Heimatbrief St. Tönis Geschichte, Tradition und Anekdoten: 44 Seiten Heimat

St. Tönis · Druckfrisch liegt die Ausgabe 191 des Heimatbriefs des Heimatbundes St. Tönis 1952 vor. Die Verteilung an die Mitglieder hat begonnen.

 Tönisvorsts Bürgermeister Uwe Leuchtenberg (3. v.r.) nimmt den ersten Heimatbrief entgegen.

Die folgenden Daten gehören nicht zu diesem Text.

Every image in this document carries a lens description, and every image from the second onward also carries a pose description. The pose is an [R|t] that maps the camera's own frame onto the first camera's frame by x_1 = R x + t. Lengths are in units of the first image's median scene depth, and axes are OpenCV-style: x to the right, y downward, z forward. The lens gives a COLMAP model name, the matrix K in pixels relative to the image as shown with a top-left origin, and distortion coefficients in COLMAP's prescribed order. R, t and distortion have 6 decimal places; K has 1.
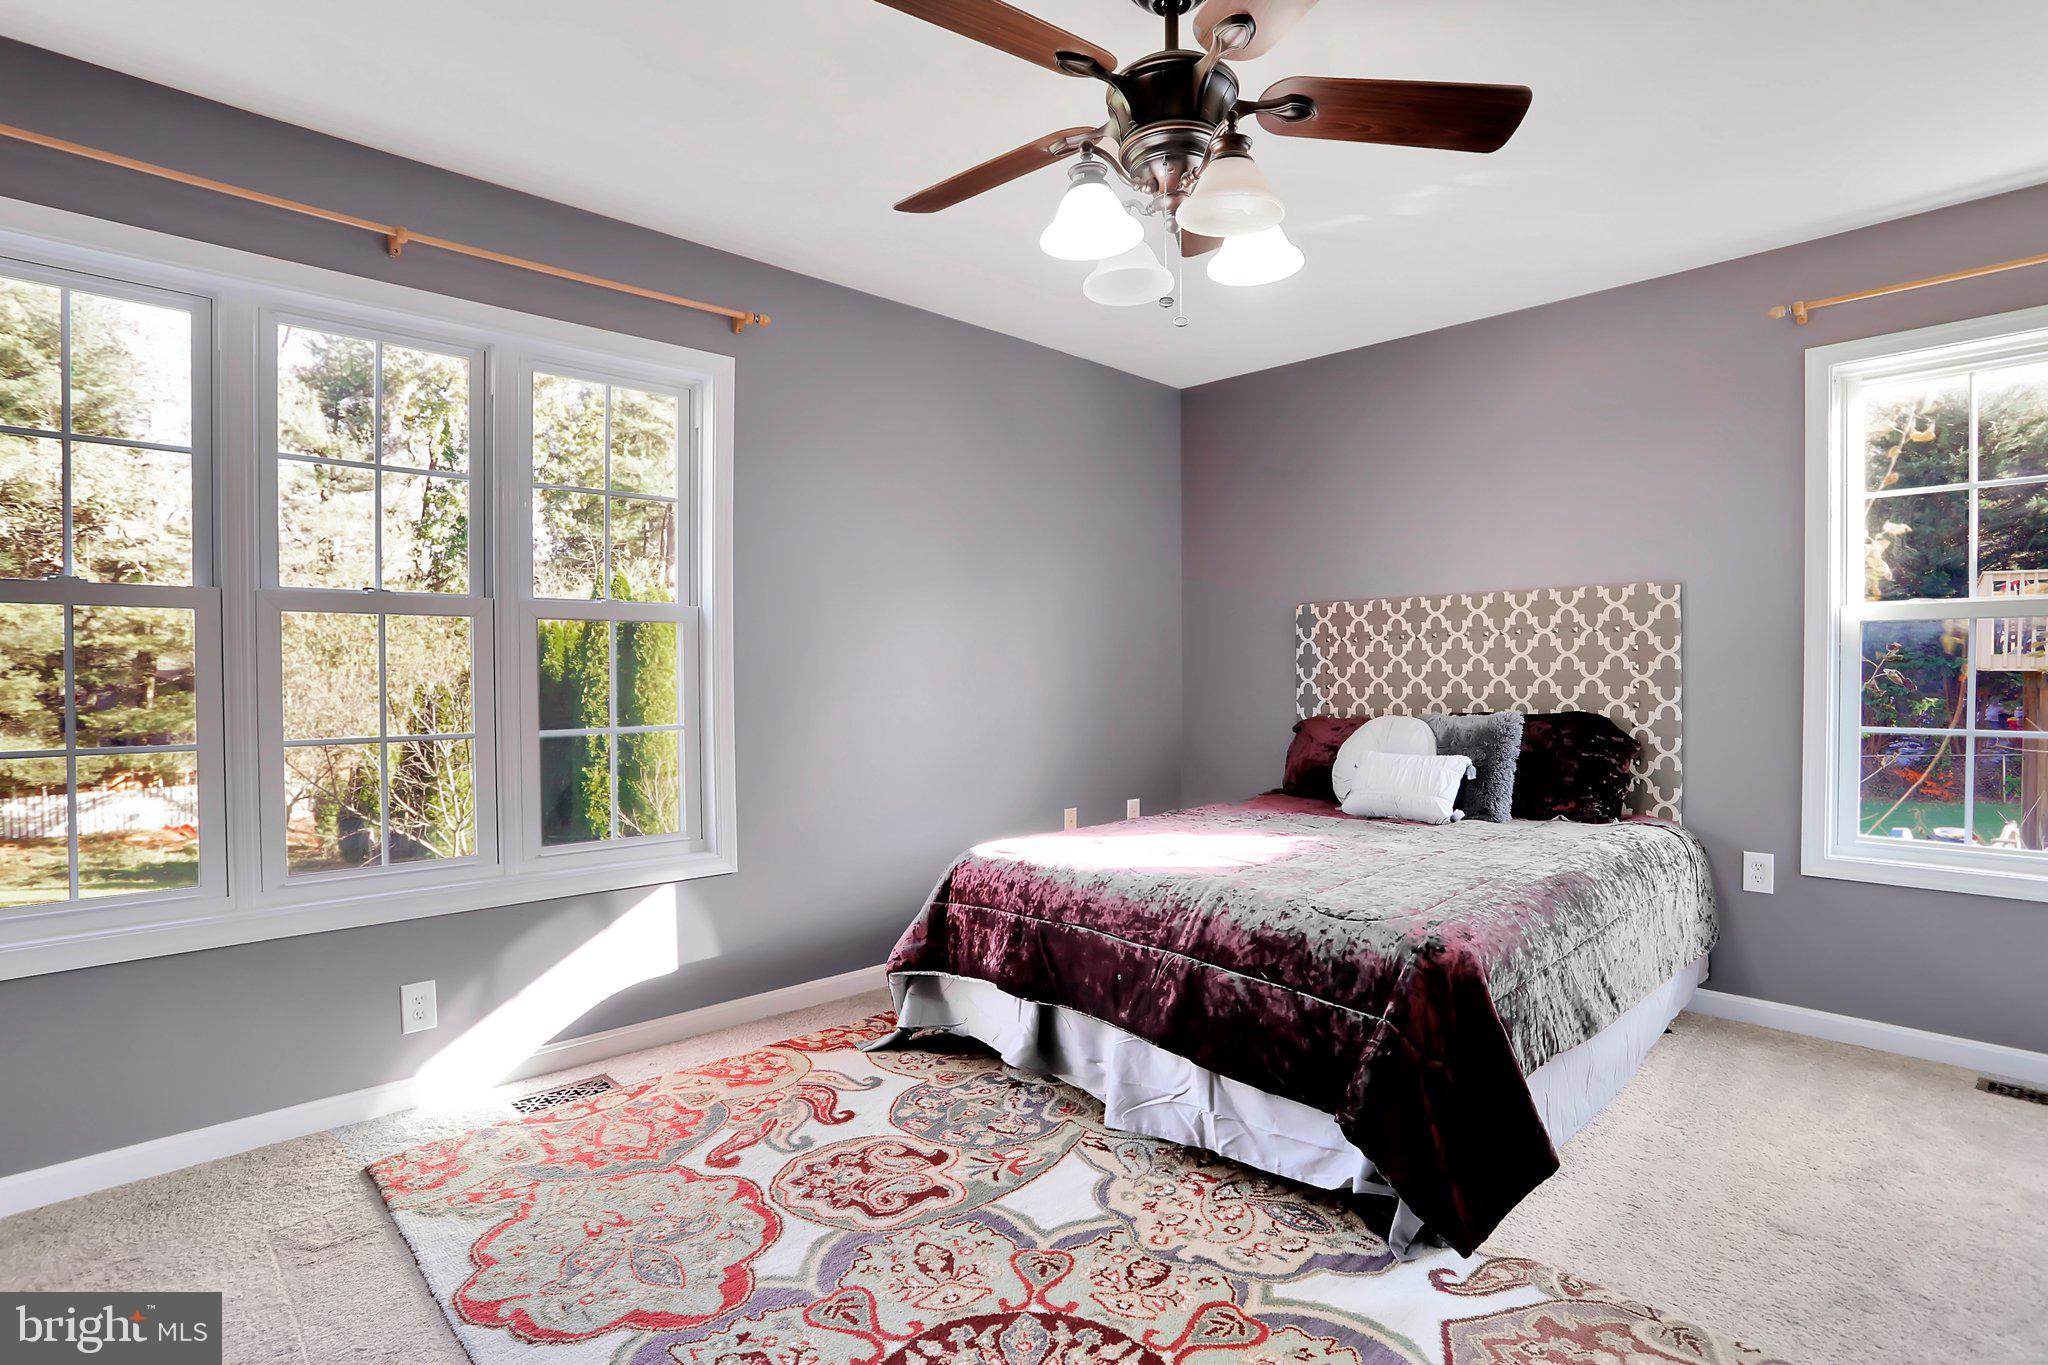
lens RADIAL K [[1015.3, 0, 1018.7], [0, 1015.3, 692.7], [0, 0, 1]] dist [-0.051273, 0.015438]
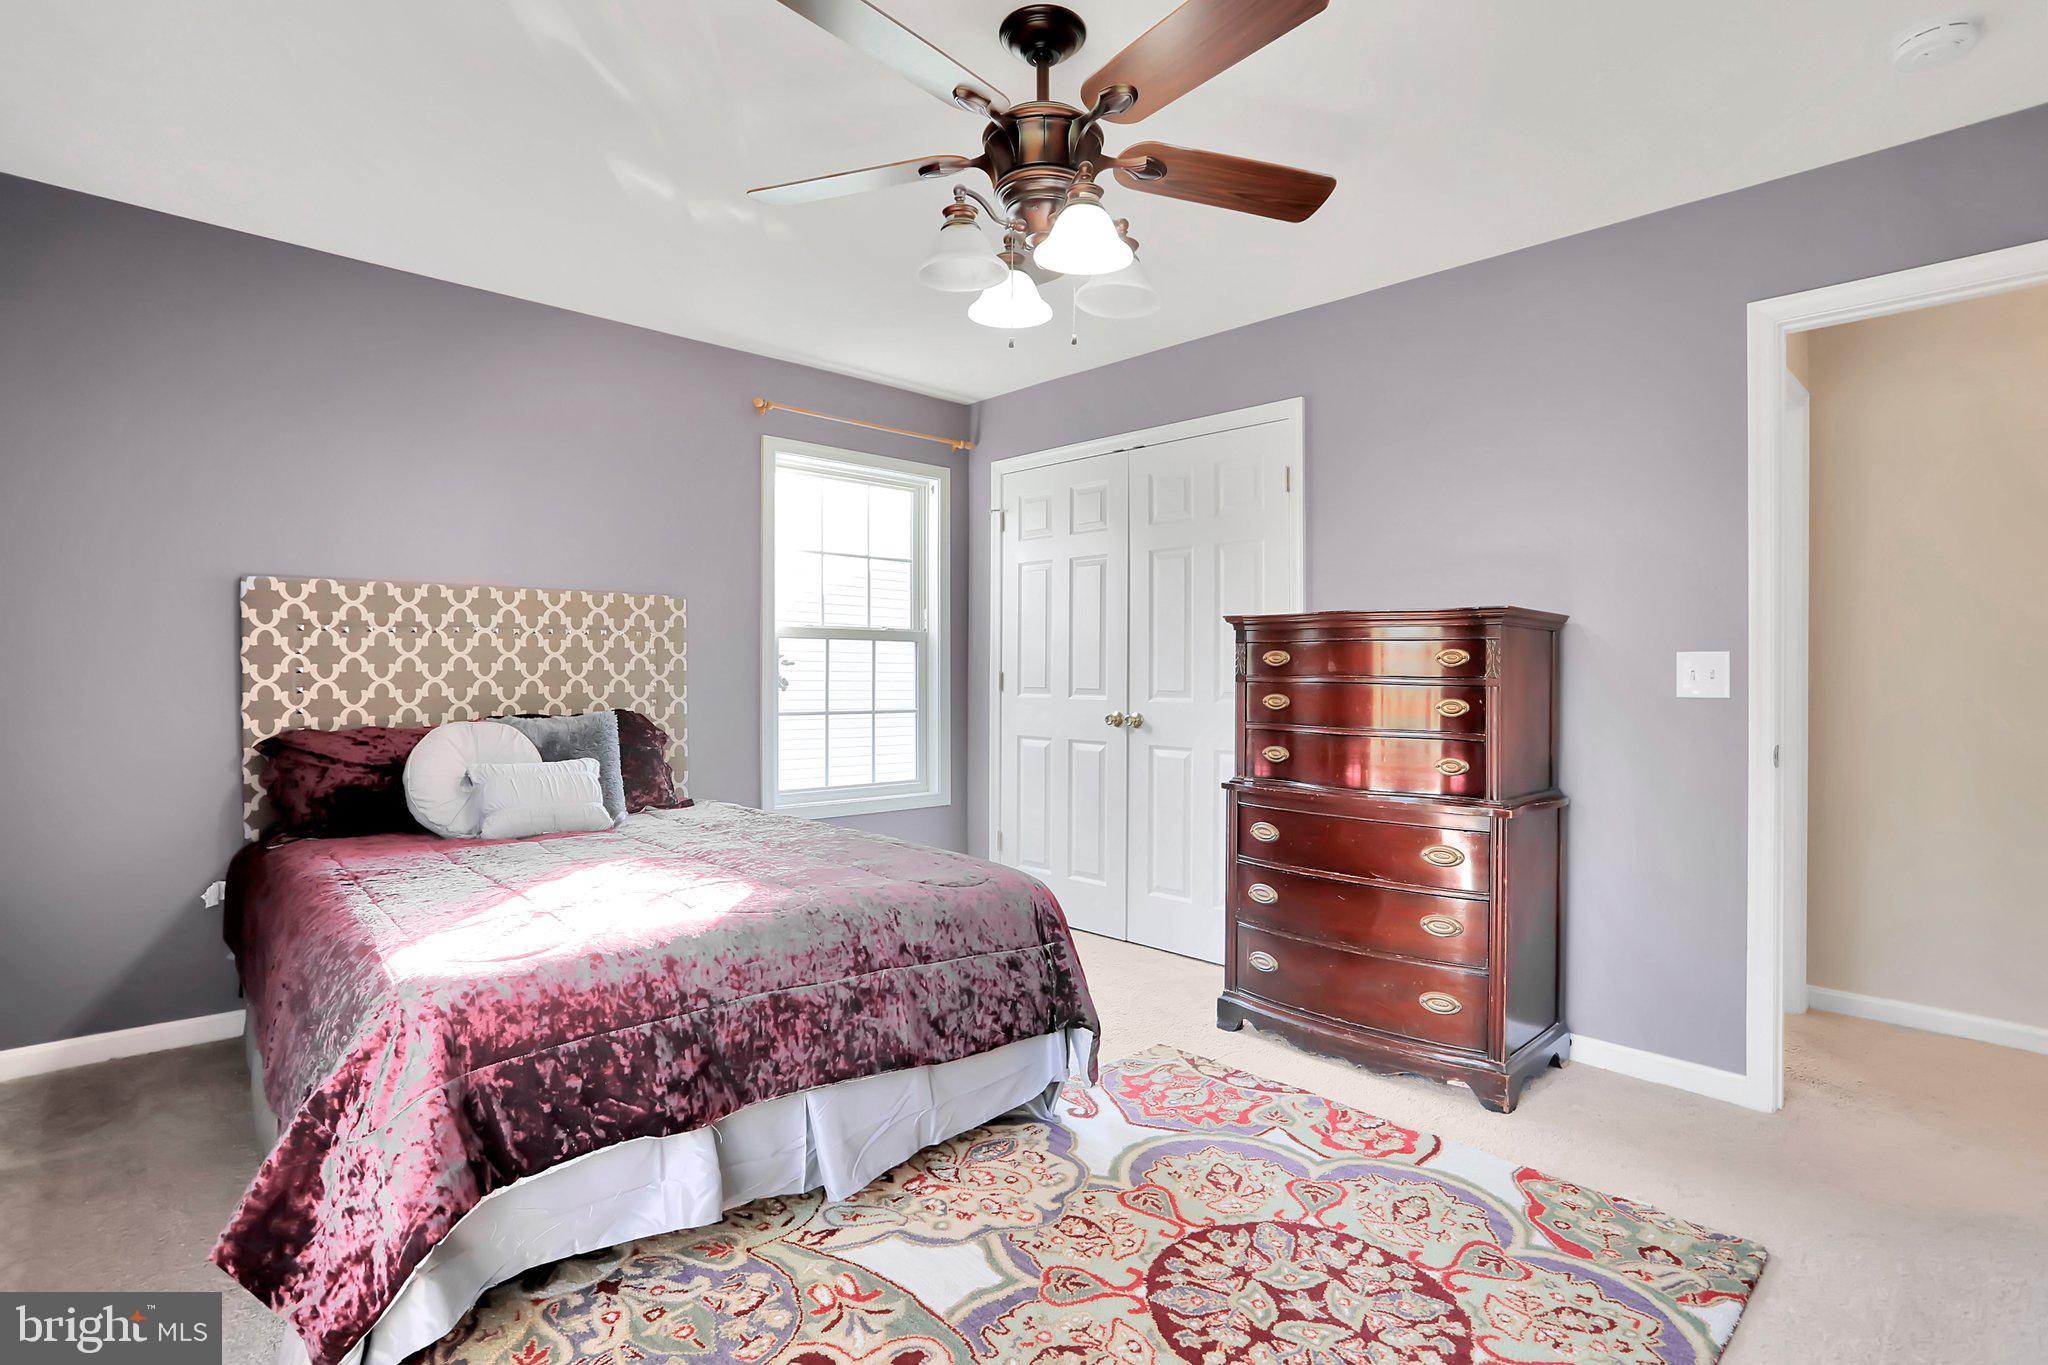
lens RADIAL K [[1015.3, 0, 1016.6], [0, 1015.3, 671.1], [0, 0, 1]] dist [-0.051273, 0.015438]
pose [[0.013401, 0.011442, 0.999845, -0.524962], [0.019983, 0.999732, -0.011708, -0.000938], [-0.999711, 0.020136, 0.013168, 0.576747]]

Tönisvorsts Bürgermeister Uwe Leuchtenberg (3. v.r.) nimmt den ersten Heimatbrief entgegen.

Foto: Norbert Prümen

(tre) Auf 44 Seiten voller Rückblicke, zeitgeschichtlichem und Termine können sich die 1010 Mitglieder des Heimatbunds St. Tönis 1952 freuen. Die nunmehr 191. Ausgabe des Heimatbriefs liegt vor. Frisch aus der Druckerei gekommen geht es nun an die Verteilung, wobei „wir 26 Ausgaben haben, die in die ganze Welt gehen, von Australien über die Staaten bis nach Südamerika“, sagt der Vorsitzende Ulli Triebels. Damit holen sich ehemalige St. Töniser ein Stückchen alte Heimat an ihren tausende von Kilometern entfernten Wohnort. Wobei bei der jetzigen Ausgabe, in der die Rubrik „Ansichtssache… St. Tönis – Gestern und heute“, die wieder aufgenommen wurde, sicherlich so manche Erinnerung wach wird. Bei Uwe Leuchtenberg ist dies der Fall. Traditionsgemäß erhielt der Tönisvorster Bürgermeister das erste Exemplar der neuen Ausgabe.

Beim Anblick der alten und neuen Luftaufnahme der Ecke Westring/Roßstraße muss er herzlich schmunzeln. „Anstatt sonntags um 11 Uhr in die Kirche zu gehen, ging es ins Kino. Danach führte der Weg immer zur Gärtnerei Thelen, die genau an dieser Ecke lag. Ich kaufte ein Blümchen für Oma, brachte es ihr und bekam Sonntagsgeld. Mit dem wurde wiederum das Kino bezahlt. Das war eine Refinanzierung“, erzählt er. Der Heimatbrief hält aber noch mehr parat. Autor Walter Schöler blickt unter anderem auf die Metzgerei Wenders und erzählt, welche Folgen die einstige kommunale Neugliederung noch heute mit sich bringt. Edgar Kohnen beleuchtet die Migration, die es immer schon gegeben hat, denn selbst der bekannte Schutzpatron Antonius, Ferkes Tünn genannt, war ein Ägypter. Mit der Verlegung weiterer Stolpersteine, in diesem Fall für politisch verfolgte Menschen im Nationalsozialismus, beschäftigt sich Guido Beckers. Der Karneval erwacht zum Leben und St. Tönis zeigt, dass es bunt ist.

Wer noch nie etwas vom Grundhof in seiner Heimatstadt gehört hat, lernt ihn kennen. Unter der Rubrik „Namen und Nachrichten“ stellt Beckers den neuen Dorfsheriff vor. Triebels schaut auf die Auflösung der Gesellschaft Eintracht und die der katholischen Frauengemeinschaft. Beckers blättert in alten Heimatbriefen, in denen unter anderem die Vergrößerung des St. Töniser Krankenhauses behandelt wurde. Auch Zeiten, in denen ein Brötchen 30 Millionen Mark kostete, lässt er wieder lebendig werden. Nicht ganz so weit zurück geht Markus Wilk mit dem Jahresbericht von 2023. Die Nachrufe fehlen ebenso wenig wie Berichte über die gerade erfolgen Ausflüge. Und wer wissen will, was der Heimatbund für dieses Jahr noch im Sinn hat, der stößt auf eine Vielzahl von Veranstaltungen, angefangen beim „Stammdöch Vertäll“ bis hin zu Radtouren, Filmabenden und Stadtrundgängen.